Saturday, July 16, 2016

Pay to Play in Pa: Enrich yourself with public money

Philadelphia Inquirer staff writers Mark Fazlollah, Craig R. McCoy, and Dylan Purcell report:

For decades, millionaire Main Line businessmen Richard Ireland and Brian McElwee have plied politicians with campaign money while landing government contract after contract.

None of it has provoked much attention. But now the two little-known partners are drawing scrutiny beyond political circles.
In the latest probe into "pay to play" in Pennsylvania, federal prosecutors and the U.S. Securities and Exchange Commission have subpoenaed a host of documents from the businessmen.

Prosecutors have deployed a former Pennsylvania treasurer against them. Before Rob McCord pleaded guilty last year to corruption charges, he secretly recorded Ireland as they talked over contracts, according to people familiar with McCord's undercover work.

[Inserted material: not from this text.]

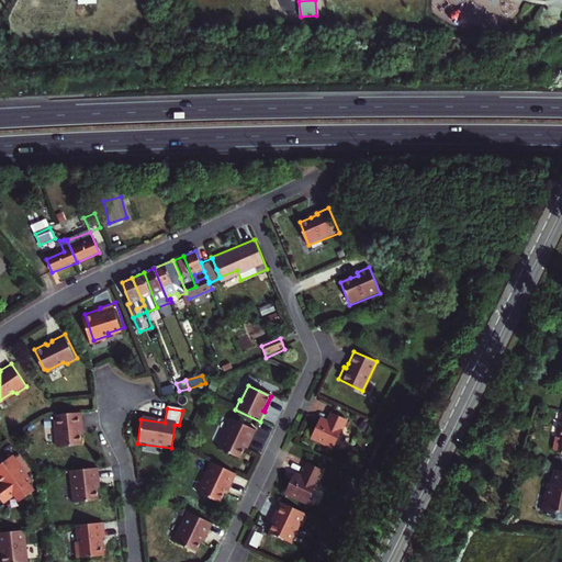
[(79,411),(52,415),(55,446),(80,444),(79,431),(78,425),(80,424),(79,411)]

Investigators have even gone back 15 years, to a watershed moment in Ireland and McElwee's business history.

That's when another state treasurer, Barbara Hafer, dramatically increased state business given the two men - after each, on the same day, made a $150,000 campaign contribution to her.

For connecting Treasury to an investment firm they once owned, the two men eventually pulled in $2 million a year in finder's fees for that single placement alone.

Their donations to Hafer were the biggest one-day donation she ever received from anyone.

A detailed look at McElwee and Ireland's thriving business model - an operation marked by $3 million in campaign donations since 2000 - shows how the clubby culture has benefited select businesses and political figures in Pennsylvania.

In the lexicon of high finance, Ireland and McElwee are known as "finders." They have been paid big finder's fees for serving as middlemen, connecting financial professionals with government officials who control public money and where it is invested.

The two men also have earned millions in finder's fees for helping financial advisers win contracts to manage billions of dollars in public money, including funds from Bucks,
Chester, Delaware, and Montgomery Counties, the Pennsylvania Turnpike Commission, and SEPTA - all the while contributing to politicians who were influential for each entity.

Critics, such as the SEC, good-government groups, academics, and others, have long worried that the pay-to-play culture means financial advisers nationwide aren't being selected on merit to manage public money, but because of political juice.

Craig Holman, a finance expert with
Public Citizen, a national government-watchdog organization, said that when pay-to-play becomes business as usual, some firms avoid government contracting because of the corruption taint, and taxpayers get less for their money.

"I've seen more pay-to-play scandals in Pennsylvania than any other state," Holman said. "It hurts government, it hurts taxpayers, and it hurts legitimate businesses."